Personally, I prefer the Padauk architecture to 8051, but it is not that much of a difference. Both are much nicer than PIC. Both are far less nice than STM8.
I'm curious why you prefer Padauk over 8051? Also, why do you think STM8 is better than both (that hasn't necessarily been my experience).
In general, it seems like 8051 gets a bad rap lots of times and I'm not entirely sure why. Is it the split memory architecture? Or the lack of a good open source C compiler? Yes, I know about SDCC (and use it all the time), but it really isn't all that efficient/optimized in the code it generates. But, it is good enough for high level things, and one can always drop down to inline assembly for the places where speed and/or size efficiency is actually important.
Speaking of program size, 8051 is actually pretty optimal in this regard. There are a lot of 1 byte instructions in addition to the 2 byte instructions, and very few 3 byte instructions. The Padauk ICs use the equivalent of 2 byte instructions for everything (whether it is a 13/14/15/16 bit word). Other architectures AVR/STM8 seems to have larger sized instructions on average, potentially contributing to larger sized programs (of course it also depends on the instruction set and how many instructions are needed to accomplish the task at hand).
Surely the Padauk with their limited SRAM is no better than 8051 in terms of memory architecture. Even comparing 8051 to other architectures, I don't find the split memory to be all that big of a deal really. In fact, it is kind of liberating. The internal 128/256 bytes of SRAM can be thought of like a giant 'register' pool or scratch pad, and then one can use the larger xram for normal things like global variables that aren't accessed as often, or arrays where one has to access them indirectly anyway. The 8051's instructions really aren't that different for accessing xram than what other architectures require for indirect access (i.e. mov dptr, #address; movx a, @dptr;, or movx @dptr, a; inc dptr). This is very similar to AVR's X, Y, Z registers which are used as indirect pointers into SRAM. Most 8051 MCUs these days have support for dual dptrs as well. Maybe the biggest limitation is that the stack has to fit within the internal 256 byte of SRAM, but I haven't found that to be too much of a limit so far.

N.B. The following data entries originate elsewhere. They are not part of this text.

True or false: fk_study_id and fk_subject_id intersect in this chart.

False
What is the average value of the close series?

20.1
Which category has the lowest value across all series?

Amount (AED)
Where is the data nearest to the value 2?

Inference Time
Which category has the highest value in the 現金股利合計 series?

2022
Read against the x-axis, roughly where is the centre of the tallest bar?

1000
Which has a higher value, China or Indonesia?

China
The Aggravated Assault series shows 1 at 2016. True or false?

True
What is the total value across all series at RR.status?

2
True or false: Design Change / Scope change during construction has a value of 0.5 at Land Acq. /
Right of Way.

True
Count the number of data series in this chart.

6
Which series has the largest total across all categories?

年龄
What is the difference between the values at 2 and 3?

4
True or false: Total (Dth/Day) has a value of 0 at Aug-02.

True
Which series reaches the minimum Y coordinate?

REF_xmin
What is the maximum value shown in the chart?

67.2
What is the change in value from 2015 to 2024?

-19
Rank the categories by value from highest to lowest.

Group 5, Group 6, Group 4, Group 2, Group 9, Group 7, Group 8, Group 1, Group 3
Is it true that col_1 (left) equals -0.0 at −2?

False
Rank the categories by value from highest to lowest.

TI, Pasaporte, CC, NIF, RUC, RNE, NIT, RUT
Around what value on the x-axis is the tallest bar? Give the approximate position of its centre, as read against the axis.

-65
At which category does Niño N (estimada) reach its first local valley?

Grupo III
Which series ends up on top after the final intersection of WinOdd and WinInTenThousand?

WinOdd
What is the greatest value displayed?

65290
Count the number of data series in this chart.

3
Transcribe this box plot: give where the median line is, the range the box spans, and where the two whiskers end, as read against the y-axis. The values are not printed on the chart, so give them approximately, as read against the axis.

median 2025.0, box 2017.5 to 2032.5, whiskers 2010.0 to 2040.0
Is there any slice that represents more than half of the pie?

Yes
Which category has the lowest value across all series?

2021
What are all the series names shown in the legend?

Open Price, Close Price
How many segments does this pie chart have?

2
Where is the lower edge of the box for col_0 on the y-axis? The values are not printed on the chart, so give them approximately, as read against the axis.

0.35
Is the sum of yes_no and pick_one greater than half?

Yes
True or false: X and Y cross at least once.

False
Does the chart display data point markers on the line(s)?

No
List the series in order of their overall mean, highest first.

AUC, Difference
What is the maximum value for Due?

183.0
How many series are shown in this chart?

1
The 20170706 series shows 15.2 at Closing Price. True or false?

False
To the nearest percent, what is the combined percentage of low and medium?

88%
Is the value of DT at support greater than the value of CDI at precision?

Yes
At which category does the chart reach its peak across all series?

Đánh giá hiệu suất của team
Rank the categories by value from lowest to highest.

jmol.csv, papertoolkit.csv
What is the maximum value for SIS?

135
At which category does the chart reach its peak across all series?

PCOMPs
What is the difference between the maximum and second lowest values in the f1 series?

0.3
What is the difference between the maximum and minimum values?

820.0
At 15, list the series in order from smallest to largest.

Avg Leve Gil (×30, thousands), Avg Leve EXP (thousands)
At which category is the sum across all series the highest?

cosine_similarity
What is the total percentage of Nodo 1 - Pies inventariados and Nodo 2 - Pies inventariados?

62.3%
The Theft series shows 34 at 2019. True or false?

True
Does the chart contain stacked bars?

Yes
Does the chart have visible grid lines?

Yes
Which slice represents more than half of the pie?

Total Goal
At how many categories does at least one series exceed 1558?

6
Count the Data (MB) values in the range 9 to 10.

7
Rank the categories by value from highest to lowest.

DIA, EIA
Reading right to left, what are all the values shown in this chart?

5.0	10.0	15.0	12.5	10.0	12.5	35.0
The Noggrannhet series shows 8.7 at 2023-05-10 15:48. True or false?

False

One place where 8051 might fall behind is in cycles per instruction, but this really depends on which variant you work with. One of my favorite 8051 MCUs right now is the Nuvoton N76E003 (~$0.20/each for a TSSOP20 IC with 18 IO's, 18KB flash (up to 4KB bootloader support), 256 bytes SRAM, 768 bytes XRAM, 12-bit ADC, 2xUART, SPI, I2C, etc...). It has instructions that vary from 1 to about 5 clock cycles, with the average being about 3 for most instructions. That is slightly inferior to the Padauk and AVR MCUs where most instructions are 1/2 clock cycles, although the N76E003 runs at 16MHz, and the Padauk ICs only run at 8MHz. But, there are other cheap 8051 MCUs that just as good. The CH551/CH552/CH554/CH559 MCUs are really efficient supporting 1 clock cycle for most instructions, with only a few in the 2+ range. And the CH551/CH552 are really inexpensive ($0.20 - $0.30) and even have USB support built in!
I agree that these Padauk MCUs are interesting and have their place, but I think they shine in a different area than 8051's and other MCUs. To me, the main benefit is the low cost, the lower power consumption, and the fact that they are good enough for a lot of simple things. But, the small SRAM/Flash size and lack of hardware peripherals certainly can be a limitation in many projects where spending a little bit more goes a long way.